# [Text]
[Start of section]

For example, does the series the sum n
goes from 1 to infinity
of 1 over 4 to the n converge or
diverge?
Well this series converges, right.
By which test?
By the geometric series
test, if you like.
Because the common ratio, all right, this
common ratio between
the terms is 1 4th And that's less than 1.
What if we modify the series somewhat?
So what if instead of looking at this
series, we looked at the series the sum n
goes from 1 to infinity out of 1
over 4 to the n, but say n to the 5th over
4 to the n.
That series is not a geometric series
anymore, but
it ends up at least approximately looking
like one.
Let me just give some names to these
things.
Let's say that a sub n is n to the 5th
over 4 to the n.
And what I'm trying to determine is the
sum n goes from 1 to infinity of a sub n.
And I'm probably not going to actually
determine this value right.
But I'm just trying to answer
the question of whether or not that series
converges or diverges.
Now, if I plug in really big values for n,
I can get a sense of what these terms look
like.
All right.
A sub 1000 is well, hard to write down,
but
I can at least write down 1000 to the 5th.
Now if this were actually a geometric
series, right,
the ratio between subsequent terms would
be the same.
This isn't a geometric series, but let's
see if we're close.
So a sub 1001 divided by a sub 1000.
Well a sub 1001 is 1001 of the 5th power
over 4 to the 1001st
power divided by a sub 1000, which is 1000
to the 5th power divided
by 4 to the 1000th power.
I could rewrite this, right?
because I've got a fraction with fractions
in the numerator and the denominator.
I could rewrite this as 1001 to the 5th
times 4
to the 1000th power, divided by 1000 to
the 5th times.
And the denominator and the numerator,
write that
in the denominator, is 4 to the 1001st
power.

[End of section]

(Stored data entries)

[Start of section]

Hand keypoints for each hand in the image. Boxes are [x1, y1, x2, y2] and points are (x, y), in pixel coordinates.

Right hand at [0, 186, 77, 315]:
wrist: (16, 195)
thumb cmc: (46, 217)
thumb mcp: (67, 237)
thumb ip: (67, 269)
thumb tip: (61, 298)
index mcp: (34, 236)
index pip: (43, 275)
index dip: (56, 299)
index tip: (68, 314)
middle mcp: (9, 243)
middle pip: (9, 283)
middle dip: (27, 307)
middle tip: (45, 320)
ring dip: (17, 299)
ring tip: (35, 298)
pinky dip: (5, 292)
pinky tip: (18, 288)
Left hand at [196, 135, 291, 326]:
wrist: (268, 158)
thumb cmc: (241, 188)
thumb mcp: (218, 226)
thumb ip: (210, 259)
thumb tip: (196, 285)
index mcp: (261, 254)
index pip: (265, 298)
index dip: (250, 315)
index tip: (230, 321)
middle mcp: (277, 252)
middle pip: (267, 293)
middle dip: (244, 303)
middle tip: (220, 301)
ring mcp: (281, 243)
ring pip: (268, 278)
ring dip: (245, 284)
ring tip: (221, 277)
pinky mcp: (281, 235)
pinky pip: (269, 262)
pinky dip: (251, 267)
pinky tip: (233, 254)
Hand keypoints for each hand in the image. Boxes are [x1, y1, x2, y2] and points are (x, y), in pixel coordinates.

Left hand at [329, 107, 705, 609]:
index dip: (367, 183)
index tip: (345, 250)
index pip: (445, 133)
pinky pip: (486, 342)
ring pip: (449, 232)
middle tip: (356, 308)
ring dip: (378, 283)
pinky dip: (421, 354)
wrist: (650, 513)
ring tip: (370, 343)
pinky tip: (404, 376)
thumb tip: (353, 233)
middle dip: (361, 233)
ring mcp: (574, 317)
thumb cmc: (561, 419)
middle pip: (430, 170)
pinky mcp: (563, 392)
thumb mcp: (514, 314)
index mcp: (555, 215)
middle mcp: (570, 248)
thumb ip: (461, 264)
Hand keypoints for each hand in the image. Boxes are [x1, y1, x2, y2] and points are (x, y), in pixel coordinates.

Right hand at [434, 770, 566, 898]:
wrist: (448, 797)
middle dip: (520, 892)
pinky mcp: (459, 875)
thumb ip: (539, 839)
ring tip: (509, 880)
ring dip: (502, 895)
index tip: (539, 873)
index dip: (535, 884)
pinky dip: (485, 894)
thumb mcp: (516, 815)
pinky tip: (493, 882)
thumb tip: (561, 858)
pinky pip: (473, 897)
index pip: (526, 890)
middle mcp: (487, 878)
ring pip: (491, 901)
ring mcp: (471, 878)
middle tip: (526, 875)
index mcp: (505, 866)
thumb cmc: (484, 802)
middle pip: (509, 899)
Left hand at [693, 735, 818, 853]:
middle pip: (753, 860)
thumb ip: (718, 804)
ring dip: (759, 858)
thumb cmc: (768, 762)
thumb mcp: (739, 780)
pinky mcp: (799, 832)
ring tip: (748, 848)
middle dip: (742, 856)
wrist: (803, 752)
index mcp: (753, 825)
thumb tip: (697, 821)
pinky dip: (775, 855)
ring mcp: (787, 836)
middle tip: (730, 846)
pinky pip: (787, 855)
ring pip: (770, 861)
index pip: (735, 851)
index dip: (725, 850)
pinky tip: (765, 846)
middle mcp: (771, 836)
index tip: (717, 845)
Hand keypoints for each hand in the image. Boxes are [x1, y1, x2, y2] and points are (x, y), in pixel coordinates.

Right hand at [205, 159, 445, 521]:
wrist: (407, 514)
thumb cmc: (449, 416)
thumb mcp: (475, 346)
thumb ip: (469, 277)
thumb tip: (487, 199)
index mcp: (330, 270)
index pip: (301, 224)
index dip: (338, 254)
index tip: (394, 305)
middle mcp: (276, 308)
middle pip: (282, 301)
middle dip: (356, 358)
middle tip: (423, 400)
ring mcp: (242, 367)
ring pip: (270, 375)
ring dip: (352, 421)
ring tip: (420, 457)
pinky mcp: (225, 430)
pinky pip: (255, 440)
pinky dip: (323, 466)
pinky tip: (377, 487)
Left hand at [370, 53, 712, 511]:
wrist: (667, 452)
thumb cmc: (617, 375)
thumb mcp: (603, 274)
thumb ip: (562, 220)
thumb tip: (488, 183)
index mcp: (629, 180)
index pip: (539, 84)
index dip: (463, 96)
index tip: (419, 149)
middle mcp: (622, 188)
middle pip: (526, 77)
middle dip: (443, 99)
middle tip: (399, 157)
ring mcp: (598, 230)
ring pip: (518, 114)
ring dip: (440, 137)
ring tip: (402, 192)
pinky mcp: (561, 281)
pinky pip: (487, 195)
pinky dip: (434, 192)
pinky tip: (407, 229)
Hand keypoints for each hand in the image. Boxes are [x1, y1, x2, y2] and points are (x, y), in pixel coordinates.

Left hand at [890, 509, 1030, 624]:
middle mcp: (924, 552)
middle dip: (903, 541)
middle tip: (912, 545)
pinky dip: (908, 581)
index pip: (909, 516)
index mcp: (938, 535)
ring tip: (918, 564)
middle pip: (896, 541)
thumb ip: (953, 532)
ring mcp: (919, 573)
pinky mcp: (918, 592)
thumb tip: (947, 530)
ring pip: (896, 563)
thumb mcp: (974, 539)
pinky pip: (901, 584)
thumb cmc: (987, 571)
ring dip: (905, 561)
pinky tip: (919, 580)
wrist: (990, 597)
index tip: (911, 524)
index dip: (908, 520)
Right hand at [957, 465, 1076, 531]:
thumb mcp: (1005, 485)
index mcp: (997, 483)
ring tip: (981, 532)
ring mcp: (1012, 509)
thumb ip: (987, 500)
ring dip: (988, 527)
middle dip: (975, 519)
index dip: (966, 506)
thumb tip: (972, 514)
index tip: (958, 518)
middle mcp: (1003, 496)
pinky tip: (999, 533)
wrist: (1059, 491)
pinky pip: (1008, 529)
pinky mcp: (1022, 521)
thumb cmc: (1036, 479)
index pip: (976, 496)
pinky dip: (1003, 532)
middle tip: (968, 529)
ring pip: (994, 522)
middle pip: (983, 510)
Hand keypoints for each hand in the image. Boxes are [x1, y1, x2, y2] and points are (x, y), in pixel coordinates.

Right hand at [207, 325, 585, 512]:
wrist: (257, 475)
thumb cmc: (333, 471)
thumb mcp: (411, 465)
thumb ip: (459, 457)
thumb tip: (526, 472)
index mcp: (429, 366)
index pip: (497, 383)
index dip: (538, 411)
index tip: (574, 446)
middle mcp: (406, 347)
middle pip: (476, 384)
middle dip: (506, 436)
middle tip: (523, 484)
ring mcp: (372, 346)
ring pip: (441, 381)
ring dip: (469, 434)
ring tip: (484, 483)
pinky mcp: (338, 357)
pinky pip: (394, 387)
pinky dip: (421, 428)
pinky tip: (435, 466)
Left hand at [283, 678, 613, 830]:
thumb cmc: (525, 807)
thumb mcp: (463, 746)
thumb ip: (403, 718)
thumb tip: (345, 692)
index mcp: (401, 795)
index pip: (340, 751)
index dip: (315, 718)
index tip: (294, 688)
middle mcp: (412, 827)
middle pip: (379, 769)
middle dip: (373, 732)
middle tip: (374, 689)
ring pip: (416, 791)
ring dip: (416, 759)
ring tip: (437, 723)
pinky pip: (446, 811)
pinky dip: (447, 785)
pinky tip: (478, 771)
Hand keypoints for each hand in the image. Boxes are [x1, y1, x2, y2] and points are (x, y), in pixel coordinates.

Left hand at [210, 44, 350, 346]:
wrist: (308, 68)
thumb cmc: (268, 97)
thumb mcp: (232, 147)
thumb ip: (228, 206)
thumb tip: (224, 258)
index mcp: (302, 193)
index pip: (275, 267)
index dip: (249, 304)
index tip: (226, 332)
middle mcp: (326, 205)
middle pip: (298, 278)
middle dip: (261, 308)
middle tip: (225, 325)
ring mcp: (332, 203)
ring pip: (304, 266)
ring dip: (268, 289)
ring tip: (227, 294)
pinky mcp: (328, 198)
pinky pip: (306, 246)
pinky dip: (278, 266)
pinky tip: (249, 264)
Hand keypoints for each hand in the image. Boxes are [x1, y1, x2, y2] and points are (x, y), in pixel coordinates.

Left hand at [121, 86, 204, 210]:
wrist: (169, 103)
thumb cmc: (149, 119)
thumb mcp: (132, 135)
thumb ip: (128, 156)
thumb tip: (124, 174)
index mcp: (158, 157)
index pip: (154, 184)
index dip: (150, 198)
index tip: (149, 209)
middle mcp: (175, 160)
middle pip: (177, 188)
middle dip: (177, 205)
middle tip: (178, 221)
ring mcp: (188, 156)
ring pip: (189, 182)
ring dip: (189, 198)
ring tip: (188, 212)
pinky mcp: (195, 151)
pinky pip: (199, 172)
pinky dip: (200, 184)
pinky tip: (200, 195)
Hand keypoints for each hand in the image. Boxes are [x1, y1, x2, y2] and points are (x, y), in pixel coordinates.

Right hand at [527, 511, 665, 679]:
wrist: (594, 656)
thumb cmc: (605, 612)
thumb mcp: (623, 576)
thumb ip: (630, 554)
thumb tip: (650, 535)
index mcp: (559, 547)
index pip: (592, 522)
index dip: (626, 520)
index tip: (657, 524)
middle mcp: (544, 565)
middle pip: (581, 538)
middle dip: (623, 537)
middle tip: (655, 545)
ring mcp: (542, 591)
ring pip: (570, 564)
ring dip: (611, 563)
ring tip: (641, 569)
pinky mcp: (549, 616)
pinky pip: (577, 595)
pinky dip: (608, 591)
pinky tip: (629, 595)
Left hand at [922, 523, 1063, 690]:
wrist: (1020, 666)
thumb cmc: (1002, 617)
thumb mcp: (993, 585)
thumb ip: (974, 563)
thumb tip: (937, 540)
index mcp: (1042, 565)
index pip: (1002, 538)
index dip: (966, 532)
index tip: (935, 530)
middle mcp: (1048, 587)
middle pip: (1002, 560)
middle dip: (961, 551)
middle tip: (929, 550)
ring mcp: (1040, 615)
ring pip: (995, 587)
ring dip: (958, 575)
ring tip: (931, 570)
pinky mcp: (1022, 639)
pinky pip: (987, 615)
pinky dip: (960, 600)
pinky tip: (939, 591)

[End of section]

# [Problem A]
Reproduce the series lecture word for word, starting at "Now if this" and ending at "the 1000th power.".
# [Problem B]
Pick up the series lecture after its last sentence and keep it going.
You can leave the items aside; they aren't needed here.

# [Exercise response A]
Now if this were actually a geometric
series, right,
the ratio between subsequent terms would
be the same.
This isn't a geometric series, but let's
see if we're close.
So a sub 1001 divided by a sub 1000.
Well a sub 1001 is 1001 of the 5th power
over 4 to the 1001st
power divided by a sub 1000, which is 1000
to the 5th power divided
by 4 to the 1000th power.

# [Exercise response B]
Now I should split this up and think about
these two pieces separately.
Right?
How big are, are these two pieces?
Well, 1001 to the 5th power divided by
1000 to
the 5th power, this piece here is pretty
close to 1.
And this piece here, is, well it's exactly
1 4th, so if I'm got a number
that's close to 1 and I'm multiplying it
by a number that's close to 1 4th,
this fraction is well, it's not equal to,
but it's about 1 4th.
And if you think about it, there's nothing
special about 1000 here, except that it's
really big.
So the ratio between subsequent terms, at
least if those those terms are
far enough out in the sequence, that ratio
is close to 1 4th.
Can I make this precise?
I'll use a limit,
what I'm saying is that the limit as n
approaches infinity of a
sub n plus 1 over a sub n, in this case is
equal to a quarter.
That if I choose n big enough, I can make
that ratio close.
How close?
As close as you want to a quarter.
I can be very explicit in this case.
I, I could pick an explicit value of
epsilon.
Let's just
pick 0.1.
And then it turns out that whenever little
n is bigger than 15, a sub n plus 1
over a sub n is, in fact, within epsilon
of my limiting value of a quarter.
And in particular if a sub n plus 1 over a
sub n, is within 0.1 of a quarter.
Well that also means that a sub n plus 1
over a sub n is
less than a quarter plus 0.1.
And that's enough to set up a comparison
with a geometric series.
I could multiply this inequality by the
positive number a sub n.
And I'd find out that a sub n plus 1 is
less than a quarter plus
0.1 times a sub n.
Well, this also means that a sub n plus 2
is less than a quarter plus 0.1 times a
sub n plus 1.
But a sub n plus 1 is less than a quarter
plus 0.1 of a sub n,
so a sub n plus 2 is less than a quarter
plus 0.1 squared
times a sub n.
Now, this fact with n replaced
by n plus 2, tells me that a sub n plus 3
is
less than a quarter plus 0.1 times a sub n
plus 2.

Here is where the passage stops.